== Study text ==
════════════════════

I’ll pose another question. How does anyone know if the people in question are homeless? 

I think we’re all on the same page that more needs to be done to help the unhoused. If the community pantry and fridge are a trouble spot because unhoused people are congregating there, the answer is not to remove the pantry. It’s to provide assistance to the people who are there. 


max_weisenfeld said:

The issue here seems to be some people are uncomfortable seeing the unhoused. There's no nuance here. It IS unpleasant to be reminded that the unhoused exist, and that their troubles are often complex and costly to address. But to remove a small aid to those in need because we don't want to see them? That solves nothing.

Thanks for the lecture.


berkeley said:

max_weisenfeld said:

The issue here seems to be some people are uncomfortable seeing the unhoused. There's no nuance here. It IS unpleasant to be reminded that the unhoused exist, and that their troubles are often complex and costly to address. But to remove a small aid to those in need because we don't want to see them? That solves nothing.

Thanks for the lecture.

Thanks for being the tone police


Do other towns in our area have a similar set up?  Overall, I like the concept.  I wasn't sure how well stocked it would be, but always seems to have a supply of something whenever I drive by.


I see people at the pantry frequently. As someone else mentioned, it's not always clear if the people are picking up or dropping off food.  I have not witnessed any disruptions or altercations.

I have noticed more unhoused people in the general area, but I've noticed this everywhere I go.  This is especially evident in large cities.  I see it as part of a much larger problem, and not specific to Maplewood or South Orange.


yahooyahoo said:


I have noticed more unhoused people in the general area, but I've noticed this everywhere I go.  This is especially evident in large cities.  I see it as part of a much larger problem, and not specific to Maplewood or South Orange.

════════════════════

Quote the forum discussion about the community pantry in full, word for word. The material has no connection to the forum discussion about the community pantry.

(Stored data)
════════════════════

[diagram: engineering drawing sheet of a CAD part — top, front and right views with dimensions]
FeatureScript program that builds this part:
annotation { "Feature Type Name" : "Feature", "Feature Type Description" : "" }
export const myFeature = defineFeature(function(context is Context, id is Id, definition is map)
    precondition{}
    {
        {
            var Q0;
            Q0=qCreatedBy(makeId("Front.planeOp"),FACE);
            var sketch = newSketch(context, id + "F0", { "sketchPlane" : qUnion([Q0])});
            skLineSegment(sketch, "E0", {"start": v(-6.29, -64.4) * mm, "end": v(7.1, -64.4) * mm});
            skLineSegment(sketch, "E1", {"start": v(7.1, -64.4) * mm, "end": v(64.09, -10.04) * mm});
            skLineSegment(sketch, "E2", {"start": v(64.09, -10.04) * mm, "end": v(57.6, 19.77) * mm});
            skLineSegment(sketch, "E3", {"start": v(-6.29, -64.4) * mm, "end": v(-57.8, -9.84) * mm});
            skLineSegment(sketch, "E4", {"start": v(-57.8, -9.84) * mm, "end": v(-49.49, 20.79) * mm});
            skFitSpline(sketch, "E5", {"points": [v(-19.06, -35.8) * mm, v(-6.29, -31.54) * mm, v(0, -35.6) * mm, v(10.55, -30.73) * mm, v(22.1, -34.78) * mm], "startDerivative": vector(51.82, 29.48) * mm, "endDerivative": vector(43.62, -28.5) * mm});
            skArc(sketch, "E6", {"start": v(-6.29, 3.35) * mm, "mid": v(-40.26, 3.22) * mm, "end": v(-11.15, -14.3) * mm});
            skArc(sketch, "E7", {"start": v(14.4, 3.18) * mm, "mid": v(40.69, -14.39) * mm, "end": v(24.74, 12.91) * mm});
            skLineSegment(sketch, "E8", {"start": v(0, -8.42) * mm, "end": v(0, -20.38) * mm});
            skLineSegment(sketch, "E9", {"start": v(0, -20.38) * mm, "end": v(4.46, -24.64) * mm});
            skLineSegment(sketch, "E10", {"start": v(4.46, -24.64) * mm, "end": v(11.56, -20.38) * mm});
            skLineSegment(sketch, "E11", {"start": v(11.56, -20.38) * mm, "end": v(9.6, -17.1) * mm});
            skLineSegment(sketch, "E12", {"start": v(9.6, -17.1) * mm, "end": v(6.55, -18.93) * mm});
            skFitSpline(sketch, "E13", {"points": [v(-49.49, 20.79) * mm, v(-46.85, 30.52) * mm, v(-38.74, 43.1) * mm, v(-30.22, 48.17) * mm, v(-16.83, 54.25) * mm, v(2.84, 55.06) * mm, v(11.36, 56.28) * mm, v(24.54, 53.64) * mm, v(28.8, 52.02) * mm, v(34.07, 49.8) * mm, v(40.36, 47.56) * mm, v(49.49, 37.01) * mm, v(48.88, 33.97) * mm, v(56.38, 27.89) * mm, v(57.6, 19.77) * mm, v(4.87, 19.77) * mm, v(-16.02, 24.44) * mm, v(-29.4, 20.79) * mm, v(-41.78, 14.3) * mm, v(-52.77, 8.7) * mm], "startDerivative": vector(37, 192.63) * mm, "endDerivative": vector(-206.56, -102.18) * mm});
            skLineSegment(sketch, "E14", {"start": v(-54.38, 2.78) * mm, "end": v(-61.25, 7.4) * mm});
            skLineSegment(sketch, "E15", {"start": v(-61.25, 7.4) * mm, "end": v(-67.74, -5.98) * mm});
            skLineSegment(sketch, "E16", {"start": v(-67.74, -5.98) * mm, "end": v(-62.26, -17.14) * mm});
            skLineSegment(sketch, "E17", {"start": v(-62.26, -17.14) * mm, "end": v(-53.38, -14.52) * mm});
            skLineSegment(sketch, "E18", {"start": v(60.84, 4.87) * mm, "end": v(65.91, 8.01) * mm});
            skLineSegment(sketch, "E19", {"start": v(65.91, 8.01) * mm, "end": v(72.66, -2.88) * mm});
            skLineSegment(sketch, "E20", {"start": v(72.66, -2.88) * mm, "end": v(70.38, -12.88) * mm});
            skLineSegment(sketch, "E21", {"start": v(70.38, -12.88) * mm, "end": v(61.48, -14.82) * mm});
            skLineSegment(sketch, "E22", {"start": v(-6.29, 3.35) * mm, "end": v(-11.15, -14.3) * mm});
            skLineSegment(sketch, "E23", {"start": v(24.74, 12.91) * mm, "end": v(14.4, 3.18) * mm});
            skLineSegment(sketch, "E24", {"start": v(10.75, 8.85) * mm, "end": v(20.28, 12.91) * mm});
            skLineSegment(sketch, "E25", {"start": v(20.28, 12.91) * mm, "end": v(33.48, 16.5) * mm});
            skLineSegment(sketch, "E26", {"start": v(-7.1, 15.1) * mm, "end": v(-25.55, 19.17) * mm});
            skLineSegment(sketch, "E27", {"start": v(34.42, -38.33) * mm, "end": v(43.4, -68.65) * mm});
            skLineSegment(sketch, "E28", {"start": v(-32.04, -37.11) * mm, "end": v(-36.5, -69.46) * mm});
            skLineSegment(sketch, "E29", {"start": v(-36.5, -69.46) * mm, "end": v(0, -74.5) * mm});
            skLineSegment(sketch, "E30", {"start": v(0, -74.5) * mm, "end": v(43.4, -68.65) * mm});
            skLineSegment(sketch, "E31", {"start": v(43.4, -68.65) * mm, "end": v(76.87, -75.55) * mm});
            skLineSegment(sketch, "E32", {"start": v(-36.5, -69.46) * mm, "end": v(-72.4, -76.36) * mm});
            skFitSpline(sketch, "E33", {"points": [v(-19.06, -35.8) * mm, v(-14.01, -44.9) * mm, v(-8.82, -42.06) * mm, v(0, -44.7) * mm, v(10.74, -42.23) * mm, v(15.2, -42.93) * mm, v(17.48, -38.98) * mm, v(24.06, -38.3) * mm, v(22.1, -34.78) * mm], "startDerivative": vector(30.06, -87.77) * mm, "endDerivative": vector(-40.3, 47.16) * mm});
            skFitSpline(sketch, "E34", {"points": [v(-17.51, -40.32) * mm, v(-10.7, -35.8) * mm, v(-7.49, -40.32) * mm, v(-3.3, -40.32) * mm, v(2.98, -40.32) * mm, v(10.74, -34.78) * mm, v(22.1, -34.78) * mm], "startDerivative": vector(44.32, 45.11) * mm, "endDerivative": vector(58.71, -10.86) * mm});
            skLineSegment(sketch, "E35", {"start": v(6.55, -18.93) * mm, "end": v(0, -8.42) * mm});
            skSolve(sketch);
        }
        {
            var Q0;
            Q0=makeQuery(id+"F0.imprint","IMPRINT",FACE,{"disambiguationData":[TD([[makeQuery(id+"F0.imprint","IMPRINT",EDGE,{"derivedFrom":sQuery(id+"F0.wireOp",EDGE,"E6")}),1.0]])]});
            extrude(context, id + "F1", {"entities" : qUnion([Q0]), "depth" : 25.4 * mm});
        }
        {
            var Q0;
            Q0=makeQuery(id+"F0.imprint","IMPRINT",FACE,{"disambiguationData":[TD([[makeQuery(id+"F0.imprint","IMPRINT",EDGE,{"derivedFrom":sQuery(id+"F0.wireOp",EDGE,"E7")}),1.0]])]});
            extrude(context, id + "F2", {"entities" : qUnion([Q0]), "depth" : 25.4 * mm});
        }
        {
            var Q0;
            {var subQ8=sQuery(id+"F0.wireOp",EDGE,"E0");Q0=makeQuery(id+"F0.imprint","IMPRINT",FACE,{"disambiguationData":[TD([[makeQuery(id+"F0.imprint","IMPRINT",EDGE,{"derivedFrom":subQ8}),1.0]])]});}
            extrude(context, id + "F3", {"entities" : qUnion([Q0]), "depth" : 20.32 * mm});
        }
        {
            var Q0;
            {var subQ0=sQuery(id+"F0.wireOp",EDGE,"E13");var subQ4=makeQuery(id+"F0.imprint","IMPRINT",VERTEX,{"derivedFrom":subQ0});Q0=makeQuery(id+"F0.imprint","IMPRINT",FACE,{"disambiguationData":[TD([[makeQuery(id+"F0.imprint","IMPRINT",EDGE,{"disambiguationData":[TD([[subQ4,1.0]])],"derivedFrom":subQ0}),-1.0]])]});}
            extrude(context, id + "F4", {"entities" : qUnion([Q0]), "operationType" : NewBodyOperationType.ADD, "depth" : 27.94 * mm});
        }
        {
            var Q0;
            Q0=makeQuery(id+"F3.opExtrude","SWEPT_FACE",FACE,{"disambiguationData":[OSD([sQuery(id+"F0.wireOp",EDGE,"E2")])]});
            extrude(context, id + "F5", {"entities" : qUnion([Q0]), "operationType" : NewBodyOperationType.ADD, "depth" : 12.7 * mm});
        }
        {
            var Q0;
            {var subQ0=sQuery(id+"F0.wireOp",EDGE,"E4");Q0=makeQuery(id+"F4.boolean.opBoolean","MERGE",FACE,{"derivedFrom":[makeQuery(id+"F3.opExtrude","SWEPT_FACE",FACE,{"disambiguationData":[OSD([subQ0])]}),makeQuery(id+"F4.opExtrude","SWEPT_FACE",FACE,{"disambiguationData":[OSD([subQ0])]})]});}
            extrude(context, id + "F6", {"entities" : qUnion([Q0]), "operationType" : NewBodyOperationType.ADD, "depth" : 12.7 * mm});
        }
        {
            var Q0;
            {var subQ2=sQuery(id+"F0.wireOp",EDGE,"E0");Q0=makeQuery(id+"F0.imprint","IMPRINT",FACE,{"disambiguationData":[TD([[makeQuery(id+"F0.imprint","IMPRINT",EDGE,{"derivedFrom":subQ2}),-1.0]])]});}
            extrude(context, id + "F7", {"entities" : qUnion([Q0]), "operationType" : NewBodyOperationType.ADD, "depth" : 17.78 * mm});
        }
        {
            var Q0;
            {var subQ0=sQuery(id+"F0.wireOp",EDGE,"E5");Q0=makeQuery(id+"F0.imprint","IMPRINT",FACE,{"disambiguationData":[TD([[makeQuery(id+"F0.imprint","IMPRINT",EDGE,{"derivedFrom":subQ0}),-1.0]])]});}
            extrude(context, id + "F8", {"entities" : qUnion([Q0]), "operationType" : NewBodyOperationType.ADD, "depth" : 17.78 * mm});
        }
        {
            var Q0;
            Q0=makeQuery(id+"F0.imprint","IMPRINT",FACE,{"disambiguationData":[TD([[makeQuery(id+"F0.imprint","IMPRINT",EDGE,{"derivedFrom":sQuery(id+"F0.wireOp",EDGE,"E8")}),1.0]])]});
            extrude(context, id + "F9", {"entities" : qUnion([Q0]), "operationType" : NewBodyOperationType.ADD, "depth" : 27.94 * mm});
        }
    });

════════════════════

== Response box ==
I’ll pose another question. How does anyone know if the people in question are homeless? 

I think we’re all on the same page that more needs to be done to help the unhoused. If the community pantry and fridge are a trouble spot because unhoused people are congregating there, the answer is not to remove the pantry. It’s to provide assistance to the people who are there. 


max_weisenfeld said:

The issue here seems to be some people are uncomfortable seeing the unhoused. There's no nuance here. It IS unpleasant to be reminded that the unhoused exist, and that their troubles are often complex and costly to address. But to remove a small aid to those in need because we don't want to see them? That solves nothing.

Thanks for the lecture.


berkeley said:

max_weisenfeld said:

The issue here seems to be some people are uncomfortable seeing the unhoused. There's no nuance here. It IS unpleasant to be reminded that the unhoused exist, and that their troubles are often complex and costly to address. But to remove a small aid to those in need because we don't want to see them? That solves nothing.

Thanks for the lecture.

Thanks for being the tone police


Do other towns in our area have a similar set up?  Overall, I like the concept.  I wasn't sure how well stocked it would be, but always seems to have a supply of something whenever I drive by.


I see people at the pantry frequently. As someone else mentioned, it's not always clear if the people are picking up or dropping off food.  I have not witnessed any disruptions or altercations.

I have noticed more unhoused people in the general area, but I've noticed this everywhere I go.  This is especially evident in large cities.  I see it as part of a much larger problem, and not specific to Maplewood or South Orange.


yahooyahoo said:


I have noticed more unhoused people in the general area, but I've noticed this everywhere I go.  This is especially evident in large cities.  I see it as part of a much larger problem, and not specific to Maplewood or South Orange.